Because the trouble is we think we have time and that everyone will still be here or at least be the same next year. We spend the time doing things because we think we should, worrying about whether we should be doing more or buying more. Christmas ads and Instagram (are far worse today than anything around when I was growing up) have us thinking that there is this perfect Christmas, out there somewhere. The endless list of things to be done; elves, cards, plays, parties, decorations, teacher gifts and this year’s “must have” gifts goes on and on, seemingly increasing every year.

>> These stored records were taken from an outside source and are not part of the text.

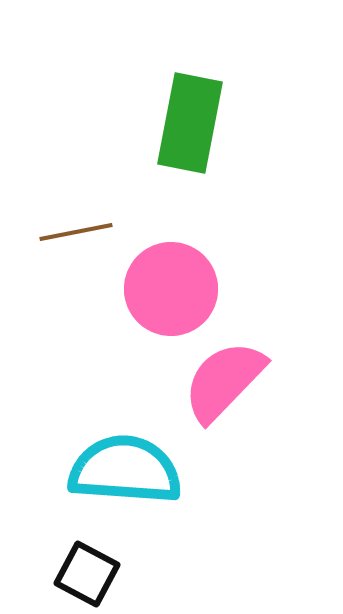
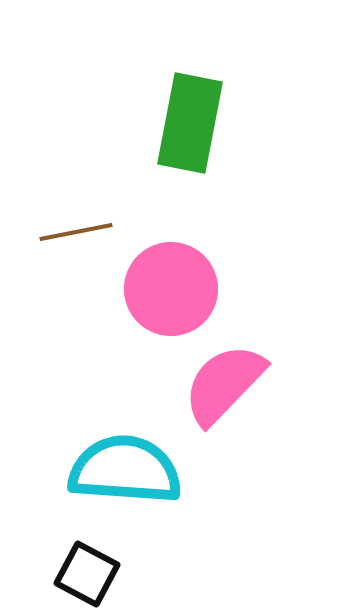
pink semicircle: moved 3 px down
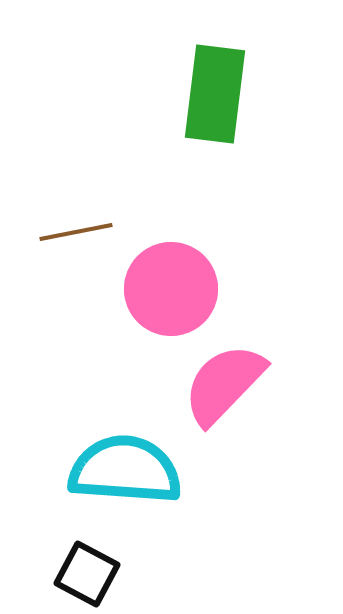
green rectangle: moved 25 px right, 29 px up; rotated 4 degrees counterclockwise
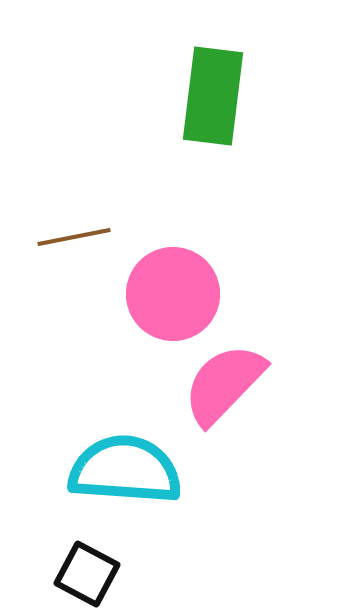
green rectangle: moved 2 px left, 2 px down
brown line: moved 2 px left, 5 px down
pink circle: moved 2 px right, 5 px down
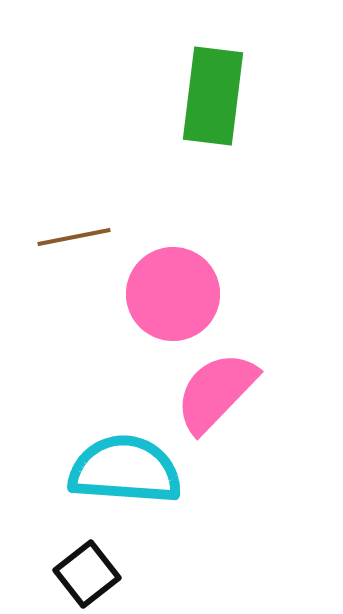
pink semicircle: moved 8 px left, 8 px down
black square: rotated 24 degrees clockwise
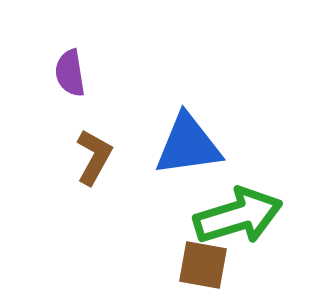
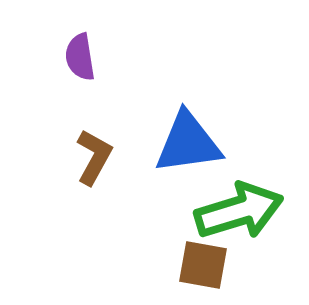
purple semicircle: moved 10 px right, 16 px up
blue triangle: moved 2 px up
green arrow: moved 1 px right, 5 px up
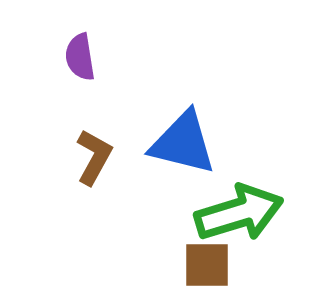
blue triangle: moved 5 px left; rotated 22 degrees clockwise
green arrow: moved 2 px down
brown square: moved 4 px right; rotated 10 degrees counterclockwise
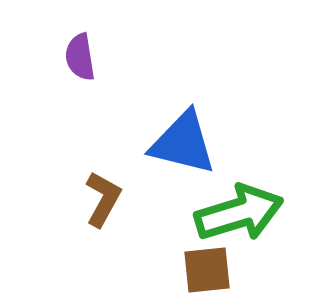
brown L-shape: moved 9 px right, 42 px down
brown square: moved 5 px down; rotated 6 degrees counterclockwise
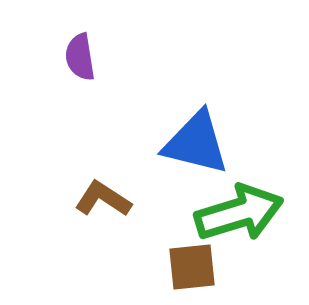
blue triangle: moved 13 px right
brown L-shape: rotated 86 degrees counterclockwise
brown square: moved 15 px left, 3 px up
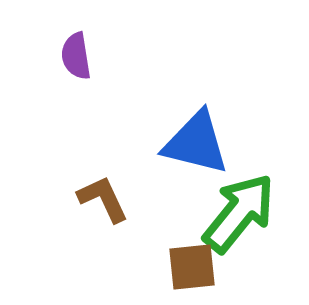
purple semicircle: moved 4 px left, 1 px up
brown L-shape: rotated 32 degrees clockwise
green arrow: rotated 34 degrees counterclockwise
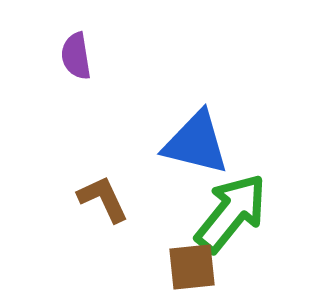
green arrow: moved 8 px left
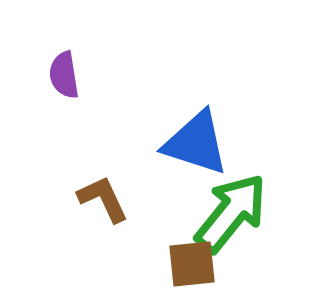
purple semicircle: moved 12 px left, 19 px down
blue triangle: rotated 4 degrees clockwise
brown square: moved 3 px up
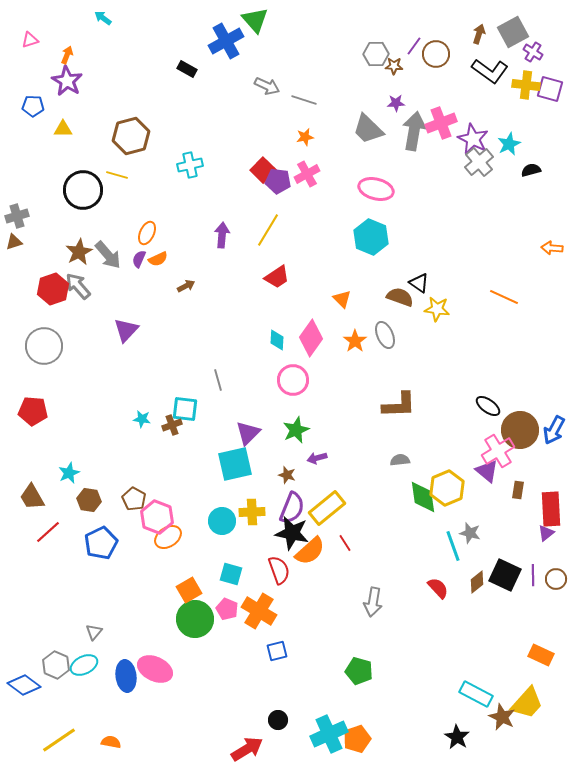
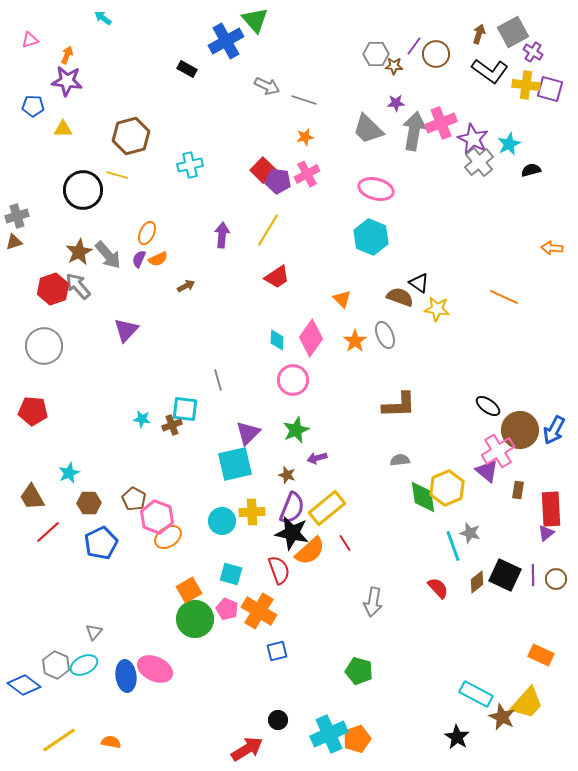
purple star at (67, 81): rotated 24 degrees counterclockwise
brown hexagon at (89, 500): moved 3 px down; rotated 10 degrees counterclockwise
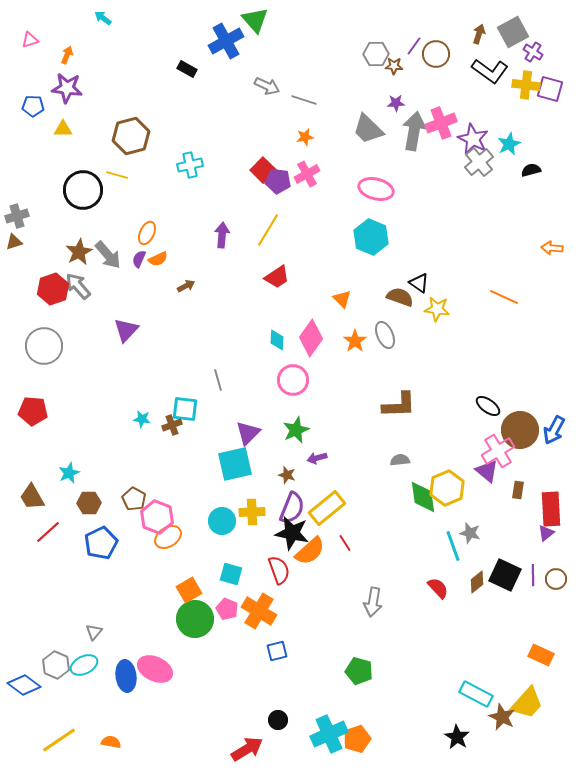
purple star at (67, 81): moved 7 px down
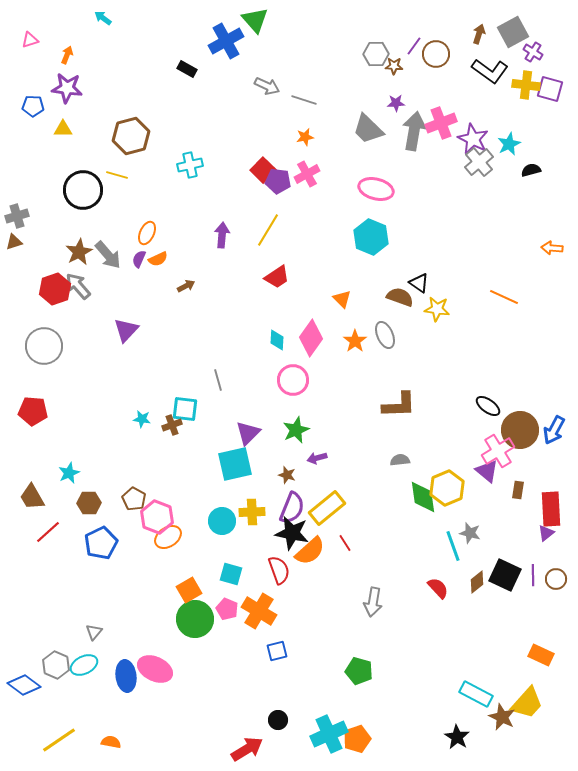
red hexagon at (53, 289): moved 2 px right
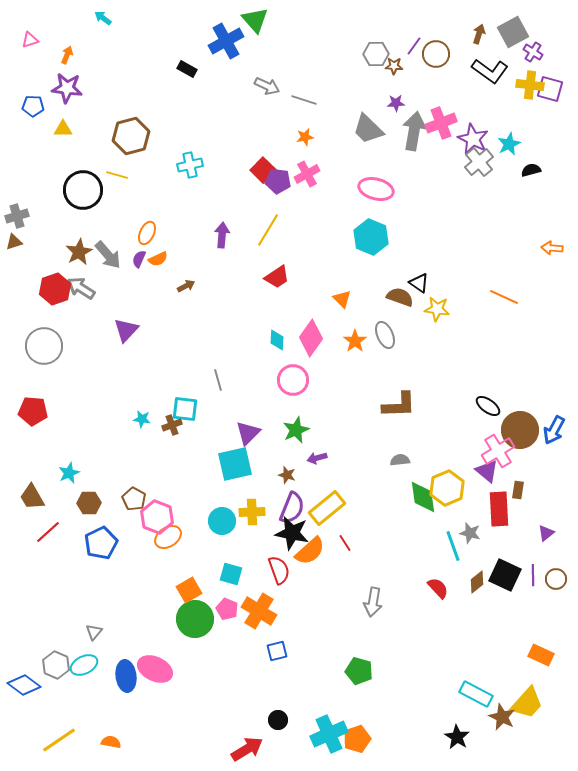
yellow cross at (526, 85): moved 4 px right
gray arrow at (78, 286): moved 3 px right, 2 px down; rotated 16 degrees counterclockwise
red rectangle at (551, 509): moved 52 px left
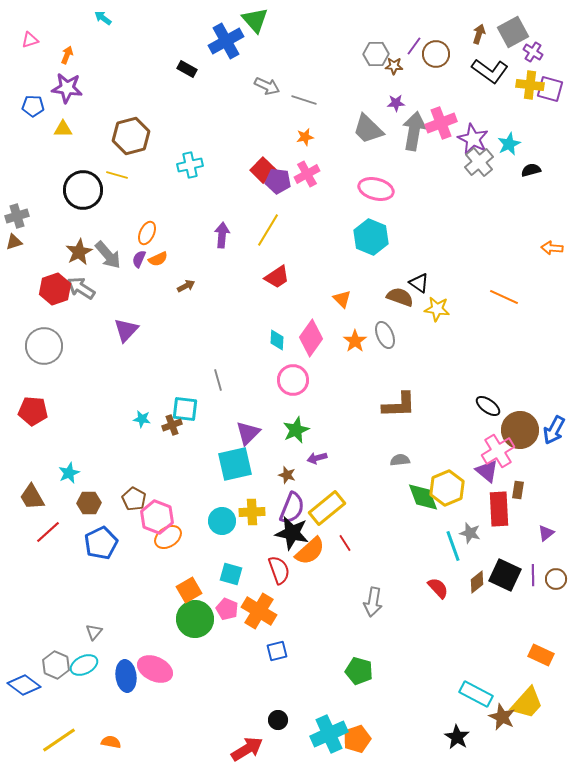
green diamond at (423, 497): rotated 12 degrees counterclockwise
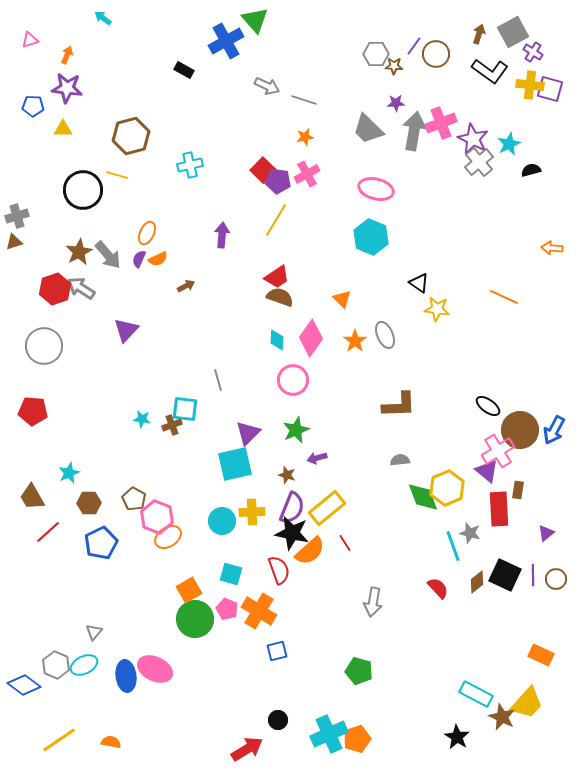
black rectangle at (187, 69): moved 3 px left, 1 px down
yellow line at (268, 230): moved 8 px right, 10 px up
brown semicircle at (400, 297): moved 120 px left
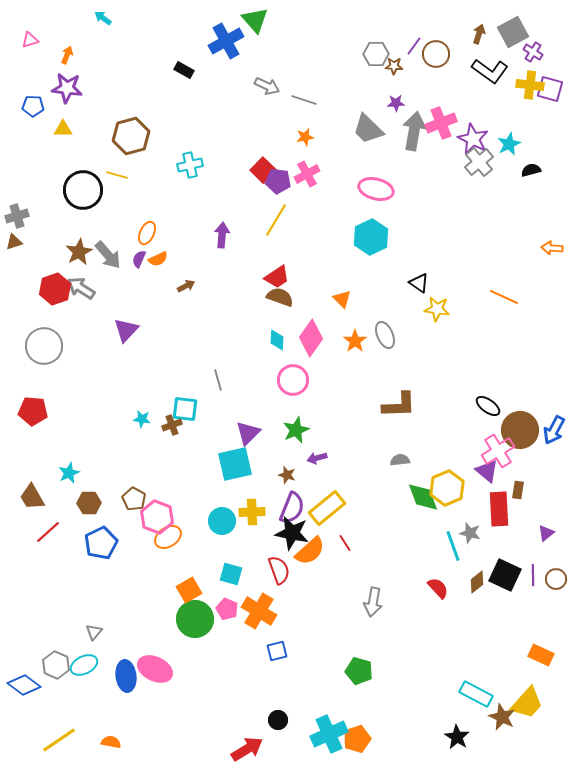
cyan hexagon at (371, 237): rotated 12 degrees clockwise
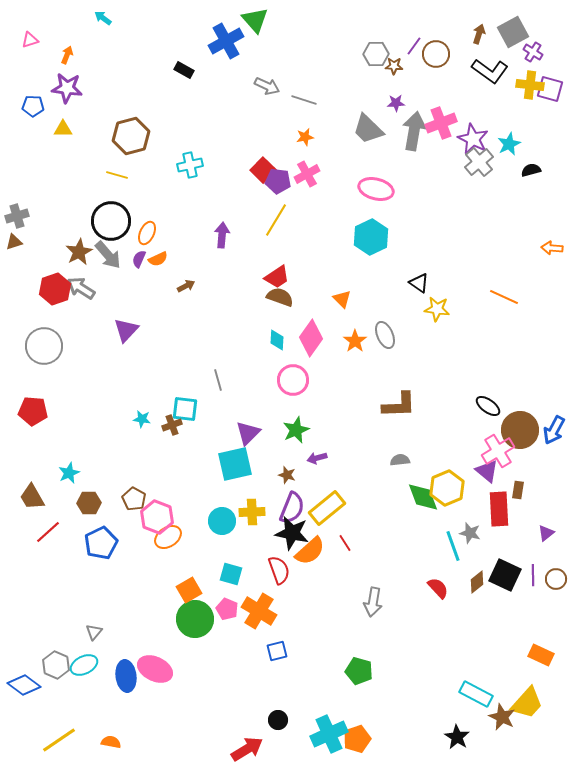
black circle at (83, 190): moved 28 px right, 31 px down
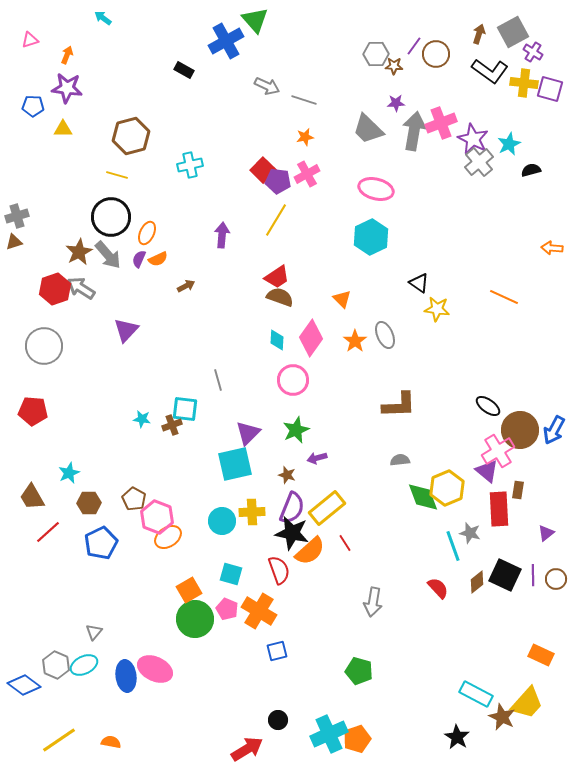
yellow cross at (530, 85): moved 6 px left, 2 px up
black circle at (111, 221): moved 4 px up
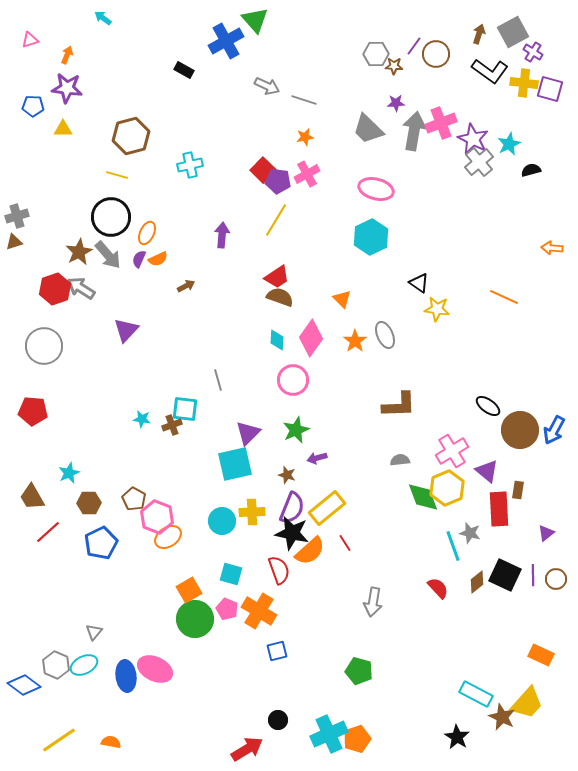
pink cross at (498, 451): moved 46 px left
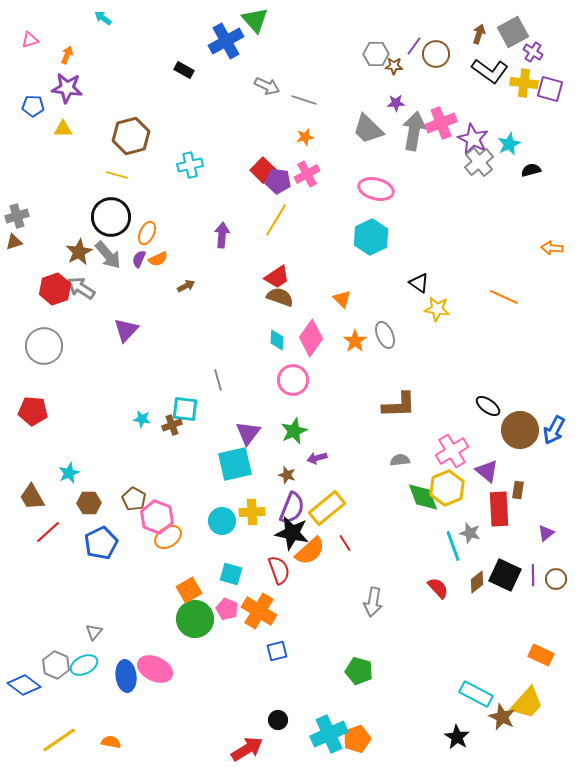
green star at (296, 430): moved 2 px left, 1 px down
purple triangle at (248, 433): rotated 8 degrees counterclockwise
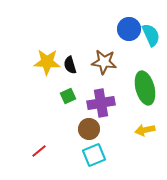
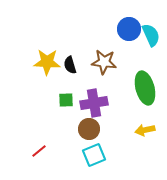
green square: moved 2 px left, 4 px down; rotated 21 degrees clockwise
purple cross: moved 7 px left
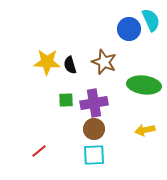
cyan semicircle: moved 15 px up
brown star: rotated 15 degrees clockwise
green ellipse: moved 1 px left, 3 px up; rotated 68 degrees counterclockwise
brown circle: moved 5 px right
cyan square: rotated 20 degrees clockwise
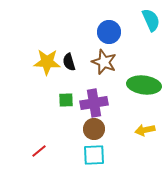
blue circle: moved 20 px left, 3 px down
black semicircle: moved 1 px left, 3 px up
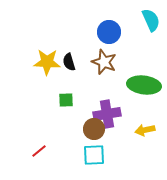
purple cross: moved 13 px right, 11 px down
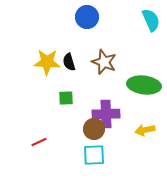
blue circle: moved 22 px left, 15 px up
green square: moved 2 px up
purple cross: moved 1 px left; rotated 8 degrees clockwise
red line: moved 9 px up; rotated 14 degrees clockwise
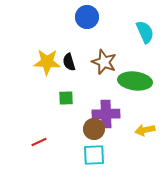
cyan semicircle: moved 6 px left, 12 px down
green ellipse: moved 9 px left, 4 px up
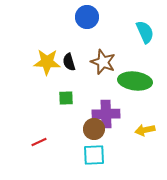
brown star: moved 1 px left
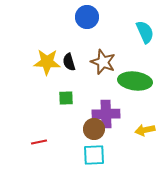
red line: rotated 14 degrees clockwise
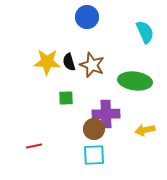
brown star: moved 11 px left, 3 px down
red line: moved 5 px left, 4 px down
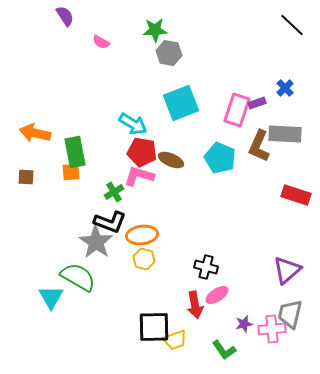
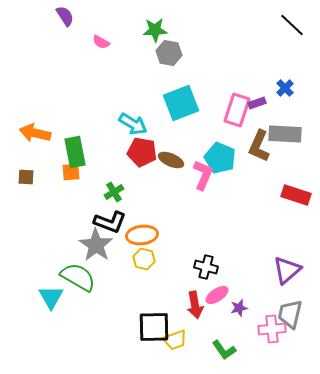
pink L-shape: moved 64 px right, 1 px up; rotated 96 degrees clockwise
gray star: moved 3 px down
purple star: moved 5 px left, 16 px up
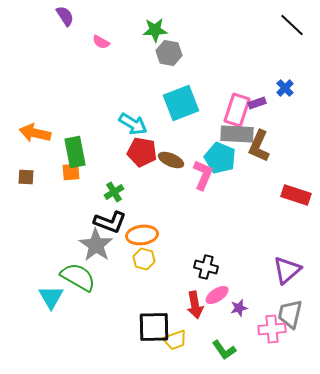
gray rectangle: moved 48 px left
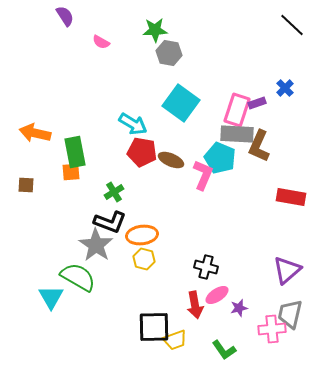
cyan square: rotated 33 degrees counterclockwise
brown square: moved 8 px down
red rectangle: moved 5 px left, 2 px down; rotated 8 degrees counterclockwise
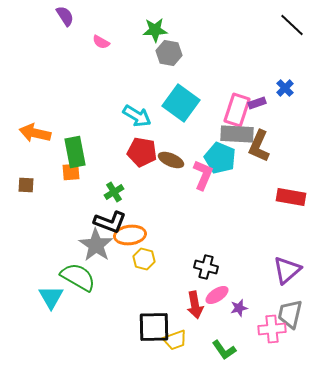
cyan arrow: moved 4 px right, 8 px up
orange ellipse: moved 12 px left
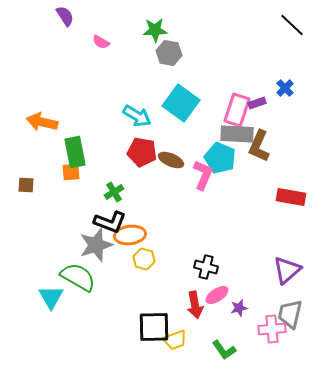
orange arrow: moved 7 px right, 11 px up
gray star: rotated 20 degrees clockwise
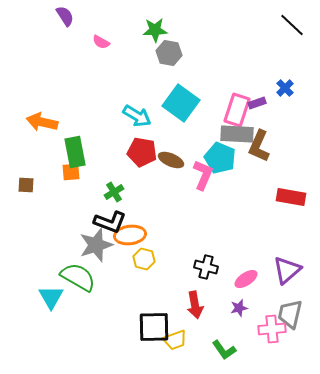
pink ellipse: moved 29 px right, 16 px up
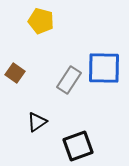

But Christmas is the only day of the year when it’s ok just to stay home and do what we like. To get dressed up in party dresses for breakfast or stay in onesie’s all day. To watch TV from sunrise to sunset or blow the dust of the family games and sit and play them for the first time this year. To eat the food we love, whether it’s good for us or not. To spend the day drinking, or not, if that’s what we want to do. If we are lucky enough to have a roof over our heads food on the table and the people that matter around us we choose how we spend Christmas day. It’s having those choices that for me, make Christmas day unlike any other.

It’s one day of the year when we get to stop for a moment and enjoy who is around us and where we are in our lives. This year, despite the losses and how difficult the year may have been, I still have choices. If am lucky enough to be able to enjoy those two days with my children, my family and my friends. Everything else, everything, is just extra tinsel on an already full tree.